Even though the images don’t depict a room—they’re just lines after all—that’s what we see because that’s what we’re surrounded by. Perspective makes us think the inside corner is further away and, thus, bigger.

In other parts of the world where less time is spent indoors and buildings are constructed with fewer sharp lines, the people do not suffer this mind trick. They know right away that they’re the same length.

Could this phenomenon be making your life harder than it need be?

Travel: The Secret To An Easier Life And A Sharper Mind

There’s nothing wrong with cultural differences; they’re what make the world unique and interesting. But if you don’t travel, you don’t get to see these differences with your own two eyes. That’s too bad, but what’s more tragic is you never get to understand how these differences make solving problems easier.

Just like learning about how to simplify business problems from my tour guide in Tanzania, there are many ways your life could become easier if you exposed yourself to a new way of thinking.

  • Struggle with negotiating? Go some place where it’s a normal, daily occurrence. You’ll pick up the skill without even trying because you’ll have to.
  • Want to build stronger, deeper relationships? Take a trip where family and friendship really are the most important parts of life. You’ll look at your whole life differently, too.
  • Having money trouble? Put yourself in an environment where everyone earns a lot. Your brain will make new connections that will help you understand how to earn more yourself. Or, go some place where everyone is poor and no one cares. Either way, you’ll come away smarter and happier.

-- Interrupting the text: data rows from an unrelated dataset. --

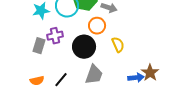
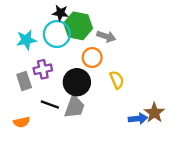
gray rectangle: (39, 46) -> (24, 81), turned -35
gray trapezoid: (94, 75) -> (75, 107), moved
black line: (61, 80) -> (50, 104), moved, turned 70

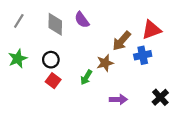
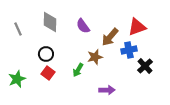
purple semicircle: (82, 20) -> (83, 26), moved
gray line: (19, 21) -> (18, 29), moved, turned -56
green star: (18, 59) -> (17, 79), moved
black cross: (160, 97) -> (145, 66), moved

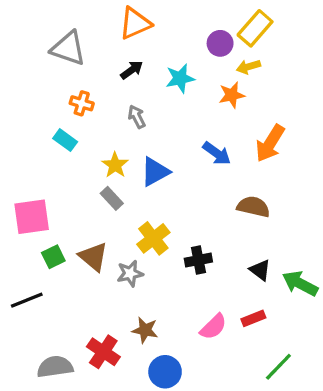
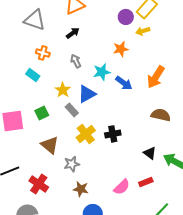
cyan star: (180, 78) -> (102, 72), moved
orange star: (232, 95) -> (121, 49), moved
gray rectangle: (112, 198) -> (72, 110), moved
brown semicircle: (253, 207) -> (161, 115), moved
green square: (53, 257) -> (42, 113), moved
black cross: (198, 260) -> (113, 134), moved
gray star: (130, 273) -> (72, 164), moved
red cross: (103, 352) -> (39, 184), moved

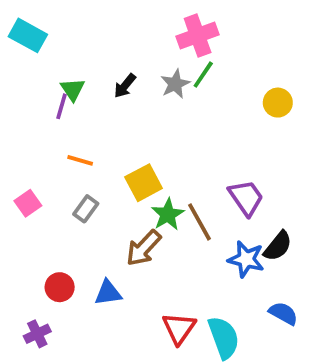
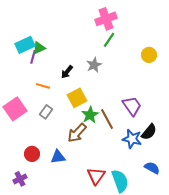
cyan rectangle: (28, 35) -> (25, 45), moved, turned -54
gray star: (175, 84) -> (94, 65), moved
black arrow: (125, 86) -> (67, 72), moved
green triangle: (73, 90) -> (39, 48), turned 40
pink square: (28, 203) -> (15, 109), size x1.6

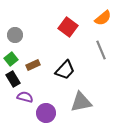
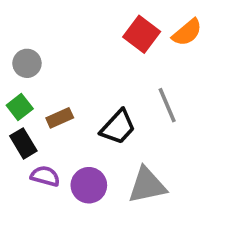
red square: (68, 27) -> (142, 34), moved
gray line: (101, 50) -> (167, 105), moved
purple circle: (46, 113) -> (89, 185), moved

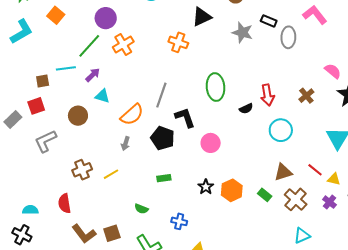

Just deciding to think different is hard. Travel forces you to think about things that are already decided for you at home. When you spend your whole life in one environment, the decisions you make based on that place become invisible.

What you must do is put yourself in a new, unfamiliar environment where your brain is not allowed to be lazy—it must work to fit in and make decisions. When you come home from an unfamiliar place, you’re exhausted because your brain has been running marathons to keep up.

But once you’re home, you’ll look at your world just a little different. You’ll see the decisions you used to make automatically and how they caused you to struggle. And, with your new perspective, you’ll expertly maneuver around them.

So go out and see the world. It’ll make you smarter and your life easier.